§ Information given:
=====
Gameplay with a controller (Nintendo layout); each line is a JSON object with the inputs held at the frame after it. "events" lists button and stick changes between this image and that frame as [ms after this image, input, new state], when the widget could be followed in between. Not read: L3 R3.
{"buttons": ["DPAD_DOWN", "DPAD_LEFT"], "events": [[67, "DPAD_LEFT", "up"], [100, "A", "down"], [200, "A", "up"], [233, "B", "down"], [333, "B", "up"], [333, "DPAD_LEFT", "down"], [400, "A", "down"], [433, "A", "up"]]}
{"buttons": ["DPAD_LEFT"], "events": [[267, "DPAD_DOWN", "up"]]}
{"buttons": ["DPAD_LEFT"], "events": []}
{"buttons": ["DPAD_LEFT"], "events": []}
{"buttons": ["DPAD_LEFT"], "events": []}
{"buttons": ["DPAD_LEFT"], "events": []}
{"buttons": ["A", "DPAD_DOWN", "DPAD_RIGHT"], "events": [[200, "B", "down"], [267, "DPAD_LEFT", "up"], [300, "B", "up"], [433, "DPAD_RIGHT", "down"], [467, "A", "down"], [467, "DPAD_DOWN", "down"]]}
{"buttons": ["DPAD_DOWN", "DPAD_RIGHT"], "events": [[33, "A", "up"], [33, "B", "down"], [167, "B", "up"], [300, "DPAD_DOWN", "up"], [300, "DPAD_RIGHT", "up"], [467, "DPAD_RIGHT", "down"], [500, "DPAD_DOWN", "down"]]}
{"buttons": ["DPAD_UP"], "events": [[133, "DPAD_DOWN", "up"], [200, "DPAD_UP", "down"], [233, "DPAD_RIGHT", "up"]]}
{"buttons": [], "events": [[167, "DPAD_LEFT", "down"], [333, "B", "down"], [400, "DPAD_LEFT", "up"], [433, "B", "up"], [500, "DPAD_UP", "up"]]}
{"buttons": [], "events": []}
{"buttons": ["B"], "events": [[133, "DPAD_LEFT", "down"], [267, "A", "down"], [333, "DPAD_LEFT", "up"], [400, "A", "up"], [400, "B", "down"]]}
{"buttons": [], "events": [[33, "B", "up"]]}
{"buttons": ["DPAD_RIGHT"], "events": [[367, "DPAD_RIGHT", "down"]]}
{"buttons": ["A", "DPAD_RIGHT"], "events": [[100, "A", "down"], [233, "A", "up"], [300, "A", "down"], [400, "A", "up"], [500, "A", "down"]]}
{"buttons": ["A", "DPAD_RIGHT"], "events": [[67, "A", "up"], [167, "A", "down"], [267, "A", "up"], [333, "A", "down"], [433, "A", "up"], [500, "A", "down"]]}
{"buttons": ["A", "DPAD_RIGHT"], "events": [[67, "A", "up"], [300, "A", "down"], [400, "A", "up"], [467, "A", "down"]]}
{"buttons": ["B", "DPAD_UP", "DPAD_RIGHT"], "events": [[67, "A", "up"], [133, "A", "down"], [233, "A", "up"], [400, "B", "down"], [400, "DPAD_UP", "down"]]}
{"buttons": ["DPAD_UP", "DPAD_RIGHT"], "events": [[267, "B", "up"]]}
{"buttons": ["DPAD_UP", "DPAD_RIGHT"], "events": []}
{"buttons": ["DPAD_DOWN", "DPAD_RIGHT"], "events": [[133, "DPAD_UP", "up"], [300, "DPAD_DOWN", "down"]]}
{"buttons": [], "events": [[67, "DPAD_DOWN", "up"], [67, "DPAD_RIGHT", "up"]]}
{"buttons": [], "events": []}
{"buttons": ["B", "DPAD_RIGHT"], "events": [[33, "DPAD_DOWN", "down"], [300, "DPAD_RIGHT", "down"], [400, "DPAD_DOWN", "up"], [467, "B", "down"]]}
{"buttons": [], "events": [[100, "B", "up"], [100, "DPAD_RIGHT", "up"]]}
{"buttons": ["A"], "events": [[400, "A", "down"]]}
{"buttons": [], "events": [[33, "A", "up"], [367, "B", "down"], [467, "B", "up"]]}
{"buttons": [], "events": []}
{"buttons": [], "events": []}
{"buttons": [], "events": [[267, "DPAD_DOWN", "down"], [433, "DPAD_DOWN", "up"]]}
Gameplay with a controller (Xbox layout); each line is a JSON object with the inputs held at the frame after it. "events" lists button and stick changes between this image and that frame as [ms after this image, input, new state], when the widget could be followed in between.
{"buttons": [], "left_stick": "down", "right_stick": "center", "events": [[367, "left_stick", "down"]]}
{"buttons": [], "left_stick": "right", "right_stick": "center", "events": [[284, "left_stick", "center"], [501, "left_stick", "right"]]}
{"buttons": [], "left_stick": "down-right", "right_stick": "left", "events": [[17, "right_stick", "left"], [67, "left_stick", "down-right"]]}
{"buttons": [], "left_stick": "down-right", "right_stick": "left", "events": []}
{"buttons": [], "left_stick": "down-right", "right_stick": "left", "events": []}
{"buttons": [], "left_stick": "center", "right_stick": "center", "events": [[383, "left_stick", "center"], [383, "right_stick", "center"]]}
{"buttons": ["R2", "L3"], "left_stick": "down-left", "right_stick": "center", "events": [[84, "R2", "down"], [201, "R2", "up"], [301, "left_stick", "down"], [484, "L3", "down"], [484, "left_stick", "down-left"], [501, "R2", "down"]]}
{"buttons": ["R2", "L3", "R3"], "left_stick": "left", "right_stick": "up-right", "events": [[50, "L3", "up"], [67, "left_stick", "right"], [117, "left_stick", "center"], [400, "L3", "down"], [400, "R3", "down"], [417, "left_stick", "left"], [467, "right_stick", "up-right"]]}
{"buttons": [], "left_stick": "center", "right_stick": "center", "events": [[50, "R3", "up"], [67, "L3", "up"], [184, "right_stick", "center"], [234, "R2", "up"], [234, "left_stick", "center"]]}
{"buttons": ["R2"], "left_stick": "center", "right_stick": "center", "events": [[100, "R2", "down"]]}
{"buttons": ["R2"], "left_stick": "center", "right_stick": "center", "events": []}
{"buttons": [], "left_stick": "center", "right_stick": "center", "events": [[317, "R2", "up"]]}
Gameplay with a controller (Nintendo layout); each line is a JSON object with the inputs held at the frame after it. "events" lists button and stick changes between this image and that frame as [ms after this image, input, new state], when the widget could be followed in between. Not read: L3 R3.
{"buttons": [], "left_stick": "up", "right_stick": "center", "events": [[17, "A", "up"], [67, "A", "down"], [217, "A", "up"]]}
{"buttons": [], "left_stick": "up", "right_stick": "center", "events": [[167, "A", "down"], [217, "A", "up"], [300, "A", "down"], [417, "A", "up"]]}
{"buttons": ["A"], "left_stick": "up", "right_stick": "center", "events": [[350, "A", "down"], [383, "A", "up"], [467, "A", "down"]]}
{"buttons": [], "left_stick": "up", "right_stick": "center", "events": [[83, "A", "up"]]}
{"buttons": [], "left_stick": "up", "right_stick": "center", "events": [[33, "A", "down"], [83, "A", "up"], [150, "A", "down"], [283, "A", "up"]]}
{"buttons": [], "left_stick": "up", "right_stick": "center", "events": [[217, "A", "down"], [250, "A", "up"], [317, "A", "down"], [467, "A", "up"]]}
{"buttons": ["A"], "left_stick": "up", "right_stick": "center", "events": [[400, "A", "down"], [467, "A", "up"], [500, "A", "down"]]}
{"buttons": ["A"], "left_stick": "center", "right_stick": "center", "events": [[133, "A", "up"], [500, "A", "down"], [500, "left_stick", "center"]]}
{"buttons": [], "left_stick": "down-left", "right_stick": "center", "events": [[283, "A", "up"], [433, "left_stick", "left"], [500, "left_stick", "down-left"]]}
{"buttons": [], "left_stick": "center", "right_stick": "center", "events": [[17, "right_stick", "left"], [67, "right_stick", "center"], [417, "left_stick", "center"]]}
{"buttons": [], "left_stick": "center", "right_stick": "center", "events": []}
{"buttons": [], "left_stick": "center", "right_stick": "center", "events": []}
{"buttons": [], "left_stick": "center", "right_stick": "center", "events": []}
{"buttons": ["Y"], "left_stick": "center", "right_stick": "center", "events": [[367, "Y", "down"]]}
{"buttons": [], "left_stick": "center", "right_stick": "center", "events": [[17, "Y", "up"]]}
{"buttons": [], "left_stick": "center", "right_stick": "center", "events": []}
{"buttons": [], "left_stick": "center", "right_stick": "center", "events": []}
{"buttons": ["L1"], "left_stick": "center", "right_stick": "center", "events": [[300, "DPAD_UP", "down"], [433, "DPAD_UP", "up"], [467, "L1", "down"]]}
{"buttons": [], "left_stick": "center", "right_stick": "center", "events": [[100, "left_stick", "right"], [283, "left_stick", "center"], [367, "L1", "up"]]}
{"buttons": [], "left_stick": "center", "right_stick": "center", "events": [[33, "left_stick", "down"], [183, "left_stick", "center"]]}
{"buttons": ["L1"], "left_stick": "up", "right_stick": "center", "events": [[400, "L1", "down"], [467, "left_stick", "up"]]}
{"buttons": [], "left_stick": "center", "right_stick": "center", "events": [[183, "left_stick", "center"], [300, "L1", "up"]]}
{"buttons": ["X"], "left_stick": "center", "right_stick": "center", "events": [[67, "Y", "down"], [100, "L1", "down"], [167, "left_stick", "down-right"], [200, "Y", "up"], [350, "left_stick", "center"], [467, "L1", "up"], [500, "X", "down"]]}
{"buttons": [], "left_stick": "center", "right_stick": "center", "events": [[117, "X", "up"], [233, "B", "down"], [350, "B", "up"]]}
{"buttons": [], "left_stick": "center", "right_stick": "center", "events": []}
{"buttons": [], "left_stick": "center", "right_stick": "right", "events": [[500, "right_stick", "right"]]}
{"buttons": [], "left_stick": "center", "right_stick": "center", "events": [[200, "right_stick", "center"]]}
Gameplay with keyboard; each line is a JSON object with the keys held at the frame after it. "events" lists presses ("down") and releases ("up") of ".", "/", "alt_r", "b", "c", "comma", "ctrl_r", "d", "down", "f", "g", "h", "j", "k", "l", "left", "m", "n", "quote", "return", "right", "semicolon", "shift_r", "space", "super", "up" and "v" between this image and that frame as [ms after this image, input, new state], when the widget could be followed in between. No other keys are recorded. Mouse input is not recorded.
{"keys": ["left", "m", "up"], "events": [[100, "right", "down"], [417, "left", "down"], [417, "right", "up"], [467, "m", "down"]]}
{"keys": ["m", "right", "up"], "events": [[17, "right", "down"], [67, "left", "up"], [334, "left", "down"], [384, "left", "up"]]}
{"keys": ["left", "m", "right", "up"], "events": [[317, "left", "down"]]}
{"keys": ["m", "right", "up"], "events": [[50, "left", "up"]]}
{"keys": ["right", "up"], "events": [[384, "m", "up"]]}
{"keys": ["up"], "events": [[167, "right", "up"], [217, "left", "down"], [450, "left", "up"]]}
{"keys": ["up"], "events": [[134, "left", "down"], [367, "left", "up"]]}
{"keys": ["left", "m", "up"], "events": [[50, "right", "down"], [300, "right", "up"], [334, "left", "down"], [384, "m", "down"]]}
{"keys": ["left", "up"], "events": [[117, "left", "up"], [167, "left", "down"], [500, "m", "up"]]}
=====
§ Aim of the task:
Looking through the data above, copy out each line in which the string "followed" occurs.

§ Task response:
Gameplay with a controller (Nintendo layout); each line is a JSON object with the inputs held at the frame after it. "events" lists button and stick changes between this image and that frame as [ms after this image, input, new state], when the widget could be followed in between. Not read: L3 R3.
Gameplay with a controller (Xbox layout); each line is a JSON object with the inputs held at the frame after it. "events" lists button and stick changes between this image and that frame as [ms after this image, input, new state], when the widget could be followed in between.
Gameplay with a controller (Nintendo layout); each line is a JSON object with the inputs held at the frame after it. "events" lists button and stick changes between this image and that frame as [ms after this image, input, new state], when the widget could be followed in between. Not read: L3 R3.
Gameplay with keyboard; each line is a JSON object with the keys held at the frame after it. "events" lists presses ("down") and releases ("up") of ".", "/", "alt_r", "b", "c", "comma", "ctrl_r", "d", "down", "f", "g", "h", "j", "k", "l", "left", "m", "n", "quote", "return", "right", "semicolon", "shift_r", "space", "super", "up" and "v" between this image and that frame as [ms after this image, input, new state], when the widget could be followed in between. No other keys are recorded. Mouse input is not recorded.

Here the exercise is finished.